● EXERCISE
Please write out the lines of the records word for word, beginning at the line that contains "ÚLTIMAS GALERÍAS" and stopping after the line that contains "Všechny produkty této řady mají vysokou kvali". Leave the pictures out.

*** EXERCISE INPUTS ***

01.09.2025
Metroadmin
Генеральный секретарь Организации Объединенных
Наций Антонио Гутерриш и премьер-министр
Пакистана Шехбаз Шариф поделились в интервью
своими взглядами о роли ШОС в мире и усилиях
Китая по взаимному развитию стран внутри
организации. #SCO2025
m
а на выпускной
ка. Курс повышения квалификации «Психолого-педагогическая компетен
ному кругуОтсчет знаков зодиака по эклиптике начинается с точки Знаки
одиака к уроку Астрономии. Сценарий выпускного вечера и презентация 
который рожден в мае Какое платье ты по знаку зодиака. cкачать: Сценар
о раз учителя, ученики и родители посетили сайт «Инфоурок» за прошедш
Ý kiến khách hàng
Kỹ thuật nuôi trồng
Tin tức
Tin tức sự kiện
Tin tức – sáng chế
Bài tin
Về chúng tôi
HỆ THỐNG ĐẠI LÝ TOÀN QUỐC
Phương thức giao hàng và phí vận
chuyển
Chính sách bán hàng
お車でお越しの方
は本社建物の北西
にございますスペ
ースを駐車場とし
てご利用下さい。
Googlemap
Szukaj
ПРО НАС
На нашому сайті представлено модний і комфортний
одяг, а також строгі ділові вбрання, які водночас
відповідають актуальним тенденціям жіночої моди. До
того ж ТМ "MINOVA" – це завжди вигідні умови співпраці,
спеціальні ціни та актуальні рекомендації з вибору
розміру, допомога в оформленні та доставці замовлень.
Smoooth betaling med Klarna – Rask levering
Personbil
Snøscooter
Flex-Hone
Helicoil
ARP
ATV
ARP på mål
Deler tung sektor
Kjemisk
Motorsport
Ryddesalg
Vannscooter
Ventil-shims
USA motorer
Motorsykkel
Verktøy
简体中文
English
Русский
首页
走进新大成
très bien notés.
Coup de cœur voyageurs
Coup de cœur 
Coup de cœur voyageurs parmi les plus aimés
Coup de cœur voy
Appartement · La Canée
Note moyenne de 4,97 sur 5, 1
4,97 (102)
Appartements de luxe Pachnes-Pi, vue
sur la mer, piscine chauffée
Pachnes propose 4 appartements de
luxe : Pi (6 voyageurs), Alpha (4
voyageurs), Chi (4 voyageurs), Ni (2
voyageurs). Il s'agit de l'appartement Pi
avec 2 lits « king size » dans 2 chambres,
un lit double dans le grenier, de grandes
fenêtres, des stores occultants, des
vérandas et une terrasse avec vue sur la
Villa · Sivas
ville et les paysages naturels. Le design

***
*** EXERCISE INPUTS ***

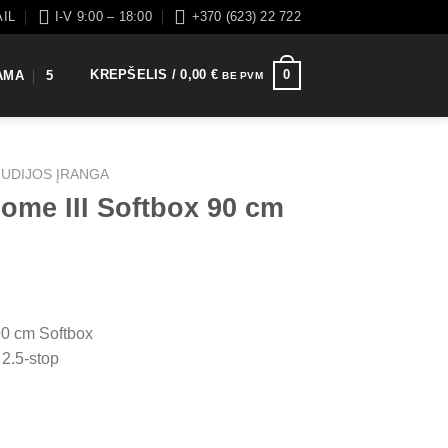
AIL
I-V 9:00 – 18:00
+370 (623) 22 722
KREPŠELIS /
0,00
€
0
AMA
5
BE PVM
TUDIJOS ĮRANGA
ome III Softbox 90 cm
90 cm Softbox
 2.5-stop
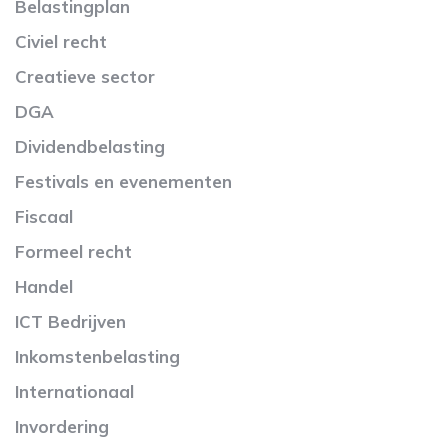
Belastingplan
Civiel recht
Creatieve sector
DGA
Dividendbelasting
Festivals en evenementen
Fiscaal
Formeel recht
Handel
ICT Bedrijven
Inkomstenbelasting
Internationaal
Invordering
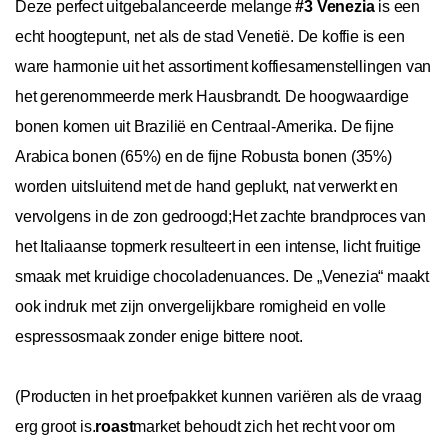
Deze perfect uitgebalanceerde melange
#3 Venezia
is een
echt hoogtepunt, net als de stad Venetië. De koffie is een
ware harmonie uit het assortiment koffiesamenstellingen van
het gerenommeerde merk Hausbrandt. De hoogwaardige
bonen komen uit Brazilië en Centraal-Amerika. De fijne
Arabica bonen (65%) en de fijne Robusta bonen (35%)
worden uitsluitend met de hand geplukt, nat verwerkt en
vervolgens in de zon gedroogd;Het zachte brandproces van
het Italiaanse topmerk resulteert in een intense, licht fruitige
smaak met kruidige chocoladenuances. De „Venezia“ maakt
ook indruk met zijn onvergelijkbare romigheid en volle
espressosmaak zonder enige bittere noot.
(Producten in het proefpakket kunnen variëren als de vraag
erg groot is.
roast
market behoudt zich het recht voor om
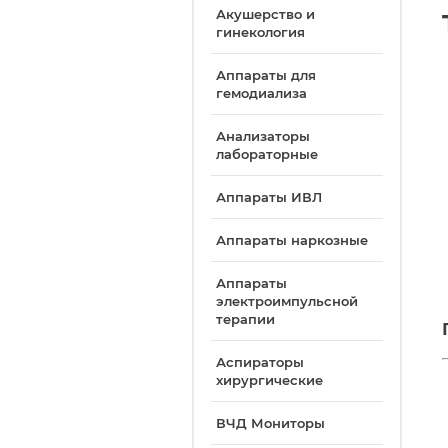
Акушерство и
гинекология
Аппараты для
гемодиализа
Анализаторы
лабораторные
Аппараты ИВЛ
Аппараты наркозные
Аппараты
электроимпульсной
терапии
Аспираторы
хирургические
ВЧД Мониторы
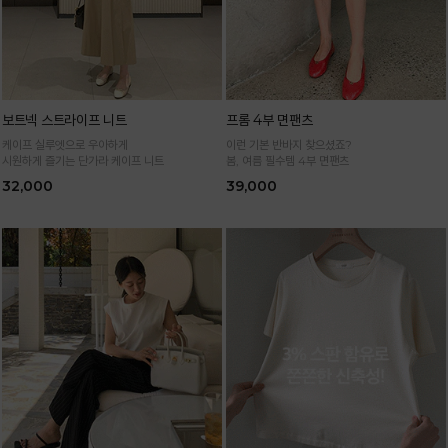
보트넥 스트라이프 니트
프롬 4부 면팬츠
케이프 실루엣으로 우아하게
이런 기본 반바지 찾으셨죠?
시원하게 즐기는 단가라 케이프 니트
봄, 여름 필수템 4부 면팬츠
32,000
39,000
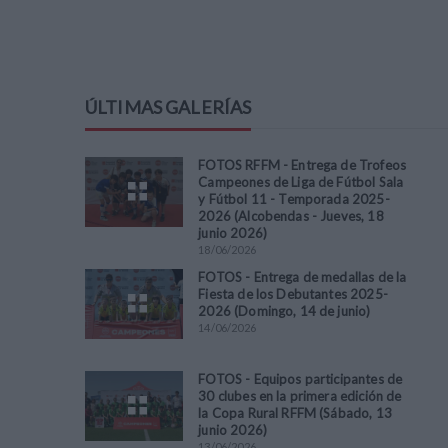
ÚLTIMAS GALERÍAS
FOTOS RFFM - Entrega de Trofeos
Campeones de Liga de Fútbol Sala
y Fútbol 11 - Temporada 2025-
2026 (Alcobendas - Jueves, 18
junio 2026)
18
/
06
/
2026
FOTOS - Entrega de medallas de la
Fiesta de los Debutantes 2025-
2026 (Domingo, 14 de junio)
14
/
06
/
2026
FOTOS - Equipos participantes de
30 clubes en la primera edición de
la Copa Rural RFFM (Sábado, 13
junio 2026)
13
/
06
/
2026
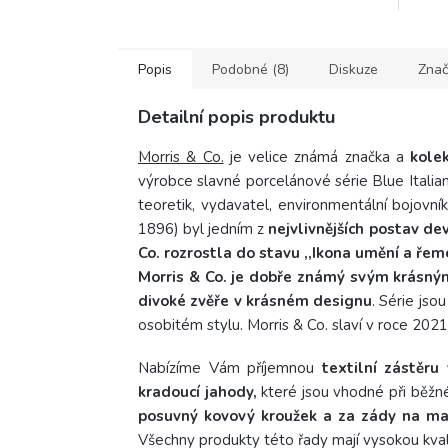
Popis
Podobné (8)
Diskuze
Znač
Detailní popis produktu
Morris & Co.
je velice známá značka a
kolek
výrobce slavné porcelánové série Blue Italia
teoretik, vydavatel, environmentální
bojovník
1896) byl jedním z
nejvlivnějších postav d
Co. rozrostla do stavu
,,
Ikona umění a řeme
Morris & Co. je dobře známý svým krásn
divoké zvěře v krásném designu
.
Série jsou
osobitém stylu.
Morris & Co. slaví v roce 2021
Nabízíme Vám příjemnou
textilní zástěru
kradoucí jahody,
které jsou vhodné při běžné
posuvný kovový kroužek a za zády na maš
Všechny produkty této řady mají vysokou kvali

***

● WRITTEN RESPONSE
ÚLTIMAS GALERÍAS
FOTOS RFFM - Entrega de Trofeos
Campeones de Liga de Fútbol Sala
y Fútbol 11 - Temporada 2025-
2026 (Alcobendas - Jueves, 18
junio 2026)
18
/
06
/
2026
FOTOS - Entrega de medallas de la
Fiesta de los Debutantes 2025-
2026 (Domingo, 14 de junio)
14
/
06
/
2026
FOTOS - Equipos participantes de
30 clubes en la primera edición de
la Copa Rural RFFM (Sábado, 13
junio 2026)
13
/
06
/
2026
Popis
Podobné (8)
Diskuze
Znač
Detailní popis produktu
Morris & Co.
je velice známá značka a
kolek
výrobce slavné porcelánové série Blue Italia
teoretik, vydavatel, environmentální
bojovník
1896) byl jedním z
nejvlivnějších postav d
Co. rozrostla do stavu
,,
Ikona umění a řeme
Morris & Co. je dobře známý svým krásn
divoké zvěře v krásném designu
.
Série jsou
osobitém stylu.
Morris & Co. slaví v roce 2021
Nabízíme Vám příjemnou
textilní zástěru
kradoucí jahody,
které jsou vhodné při běžné
posuvný kovový kroužek a za zády na maš
Všechny produkty této řady mají vysokou kvali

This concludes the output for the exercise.